[Work to be completed]:
Copy word for word the lines beginning with the one that contains "Rank the categories" and ending with the one that contains "BOLLATE, MILANO, CASTIGLIONE", both included.

[Provided information]:
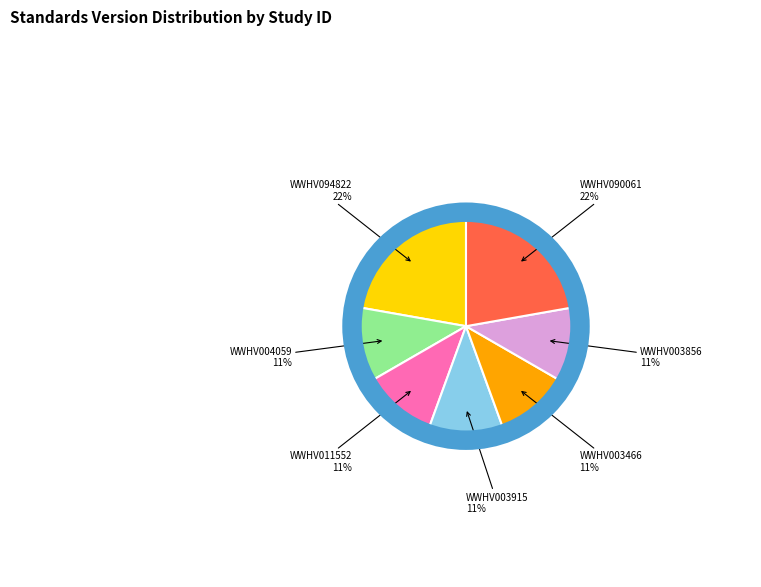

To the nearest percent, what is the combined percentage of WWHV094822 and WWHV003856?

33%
* * *
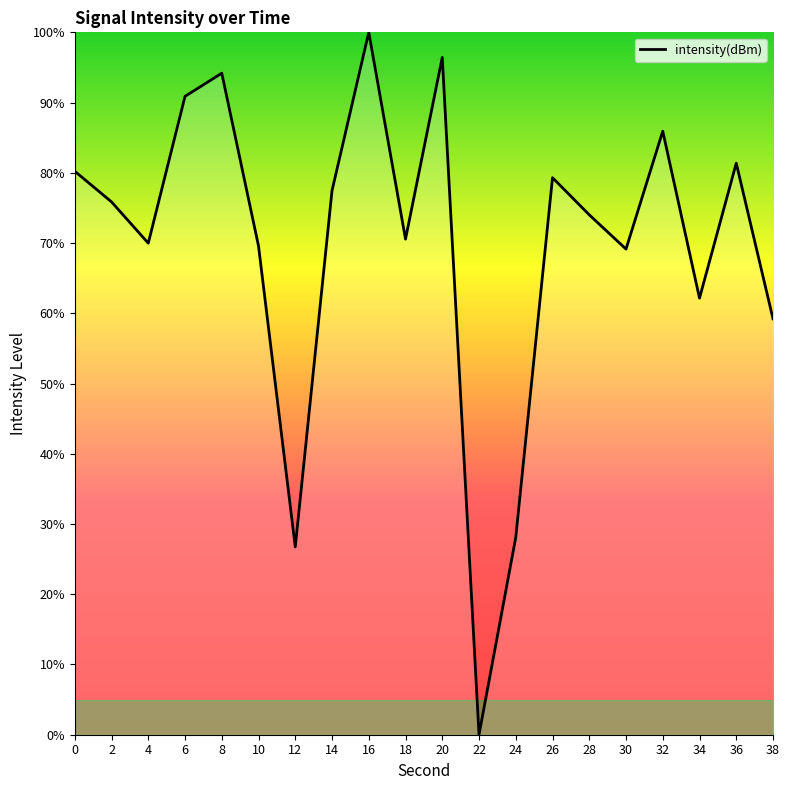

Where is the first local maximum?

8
--
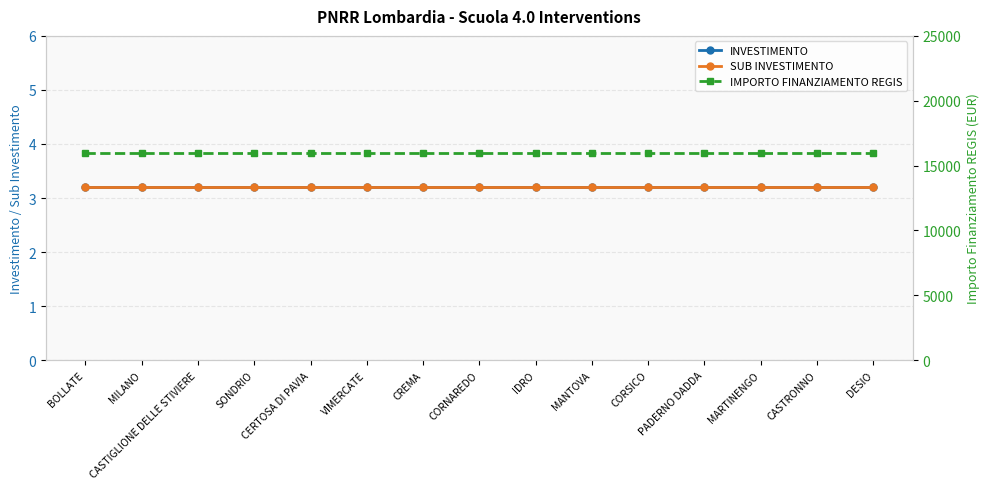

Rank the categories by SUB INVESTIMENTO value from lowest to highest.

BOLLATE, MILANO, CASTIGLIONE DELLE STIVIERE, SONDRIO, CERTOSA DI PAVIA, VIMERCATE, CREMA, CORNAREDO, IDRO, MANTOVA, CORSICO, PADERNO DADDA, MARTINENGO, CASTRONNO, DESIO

[Task solution]:
Rank the categories by SUB INVESTIMENTO value from lowest to highest.

BOLLATE, MILANO, CASTIGLIONE DELLE STIVIERE, SONDRIO, CERTOSA DI PAVIA, VIMERCATE, CREMA, CORNAREDO, IDRO, MANTOVA, CORSICO, PADERNO DADDA, MARTINENGO, CASTRONNO, DESIO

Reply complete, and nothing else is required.